Blocking a user on the platform prevents that user from interacting with an account — such as seeing a user’s tweet, quoting their tweet or addressing them directly. The blocked user knows they have been blocked. Muting an account, meanwhile, prevents a user from seeing the account’s posts. Muted accounts do not know someone has muted them.
It’s unclear when the change would take effect — or if the feature could be removed without violating the terms of service of both the Apple and Google app stores, which both require apps to provide the ability to block users.
For this reason, Eva Galperin, director of cybersecurity at the Electronic Frontier Foundation, said Musk won’t follow through. “If your app hosts user-created content ... you need to give them the ability to block abusive users,” she told The Washington Post.
X did not respond to a request for comment. Google and Apple did not immediately respond to requests for comment.
Following the announcement, some users of Musk’s platform described how limiting the block function would lead to more harassment on a platform that already struggles to contain abuse.

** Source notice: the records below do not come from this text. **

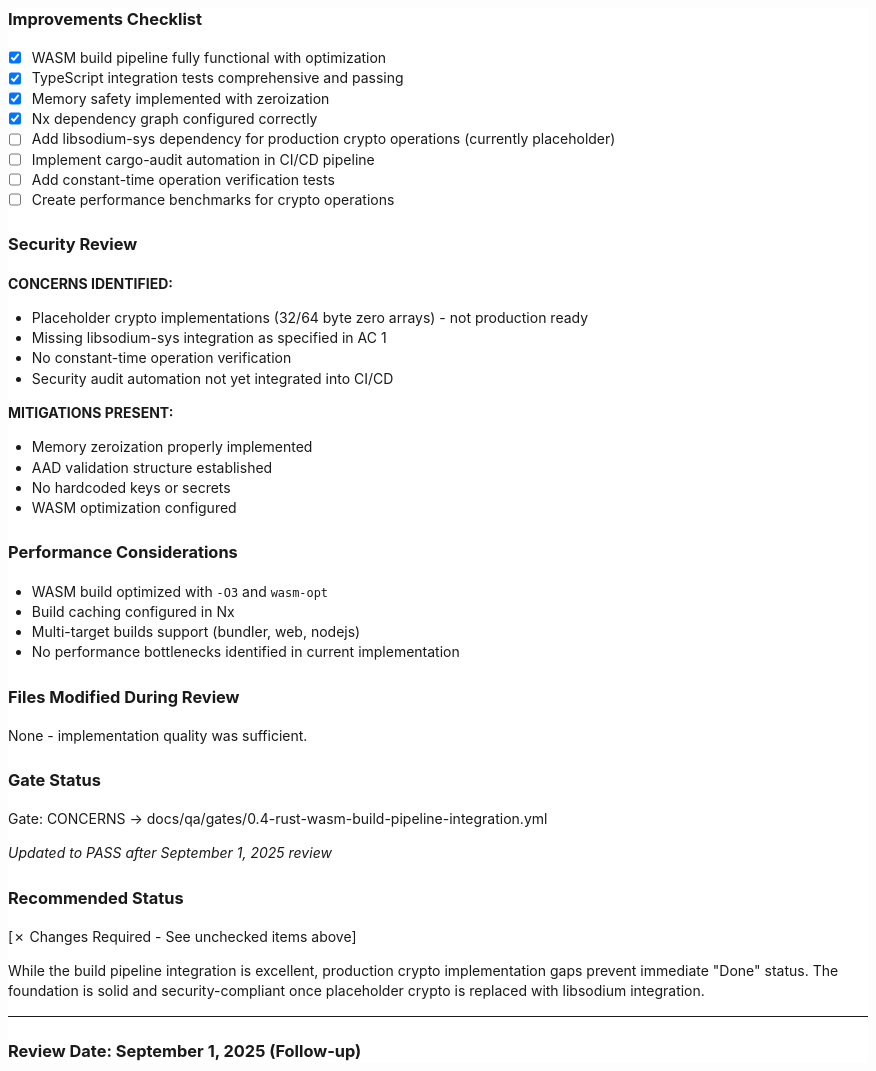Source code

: ### Improvements Checklist

- [x] WASM build pipeline fully functional with optimization
- [x] TypeScript integration tests comprehensive and passing
- [x] Memory safety implemented with zeroization
- [x] Nx dependency graph configured correctly
- [ ] Add libsodium-sys dependency for production crypto operations (currently placeholder)
- [ ] Implement cargo-audit automation in CI/CD pipeline
- [ ] Add constant-time operation verification tests
- [ ] Create performance benchmarks for crypto operations

### Security Review

**CONCERNS IDENTIFIED:**

- Placeholder crypto implementations (32/64 byte zero arrays) - not production ready
- Missing libsodium-sys integration as specified in AC 1
- No constant-time operation verification
- Security audit automation not yet integrated into CI/CD

**MITIGATIONS PRESENT:**

- Memory zeroization properly implemented
- AAD validation structure established
- No hardcoded keys or secrets
- WASM optimization configured

### Performance Considerations

- WASM build optimized with `-O3` and `wasm-opt`
- Build caching configured in Nx
- Multi-target builds support (bundler, web, nodejs)
- No performance bottlenecks identified in current implementation

### Files Modified During Review

None - implementation quality was sufficient.

### Gate Status

Gate: CONCERNS → docs/qa/gates/0.4-rust-wasm-build-pipeline-integration.yml

_Updated to PASS after September 1, 2025 review_

### Recommended Status

[✗ Changes Required - See unchecked items above]

While the build pipeline integration is excellent, production crypto implementation gaps prevent immediate "Done" status. The foundation is solid and security-compliant once placeholder crypto is replaced with libsodium integration.

---

### Review Date: September 1, 2025 (Follow-up)
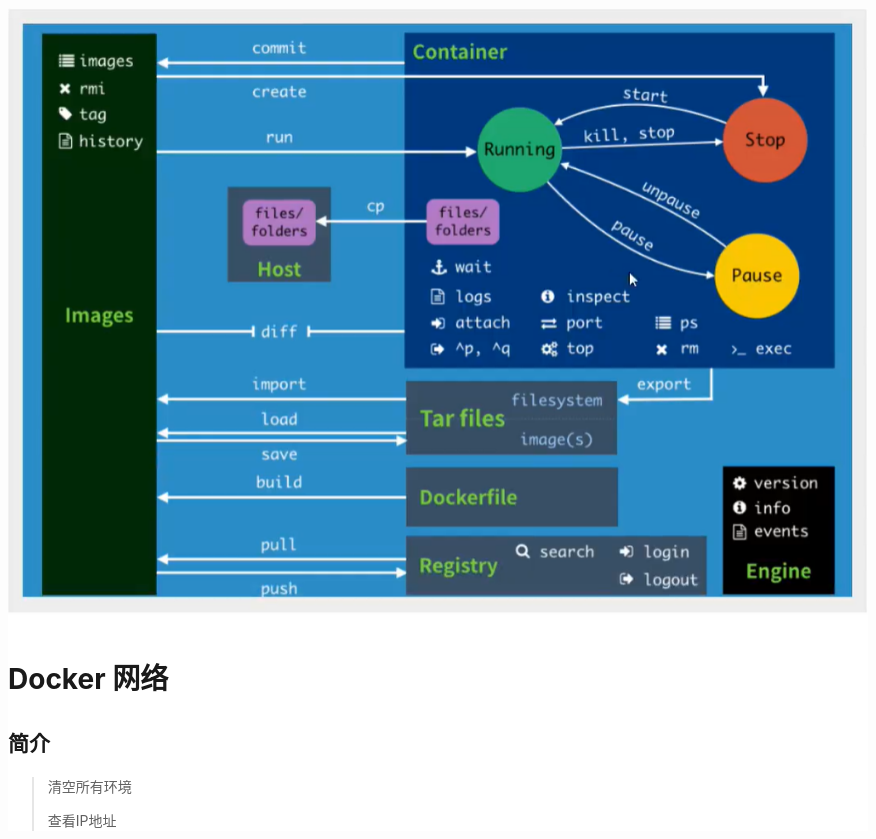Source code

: ![image-20200731165738720](img/Docker手册/image-20200731165738720.png)



# Docker 网络

## 简介

> 清空所有环境
>
> 查看IP地址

“The removal of the block function would effectively make harassment an official feature of Twitter/X, taking away what is the only setting that can reduce impact,” Tanja Bueltmann, a historian at the University of Strathclyde in Glasgow, tweeted on Friday. “It is an extremely ignorant and privileged perspective to think that blocking makes no sense.”
The Auschwitz-Birkenau Memorial and Museum in Poland tweeted that it uses the block feature to limit antisemitic replies on tweets commemorating victims of the concentration camp.
“A platform that disregards the need to defend the memory of the victims demonstrates a disregard for creating a respectful and empathetic online environment,” the memorial wrote on Friday.
Such a change would represent the latest example of how Musk has transformed the platform that he bought for $44 billion in October, including dismantling measures aimed at user safety. Shortly after taking over the platform, Musk restored many previously banned accounts, including that of former president Donald Trump. He has also slashed trust and safety staffing, and dissolved a council that for years sought to make the social network safer and more civil.
Those changes were accompanied by a spike in online harassment, including toward ethnic and religious minorities outside the United States. In March, a Washington Post analysis found that the platform boosted hate speech via its recommendation page.
Last month, Musk rebranded the company as X, with the vision of making into an “everything app.”
Responding to the backlash, Aqueel Miqdad, a product developer at X, said in a tweet that, in the absence of blocking, the mute feature could be made “stronger” by adding functions of block feature, such as preventing people to reply to tweets or quote them — and by transferring block lists to mute lists.
Musk promoted Miqdad’s tweet and replied, “Mayhem over nothing,” followed by a cry-laughing emoji.
But Tracy Chou, an engineer who builds software to combat online harassment, said that such modifications would ruin the mute function.
“The great power of ‘mute’ today is that it’s a way to protect yourself from another person without them knowing that you have done so,” she told The Post. “If it’s obvious to the person that you’ve muted them, they’ll find new ways to escalate, just the same as they do with blocking today.”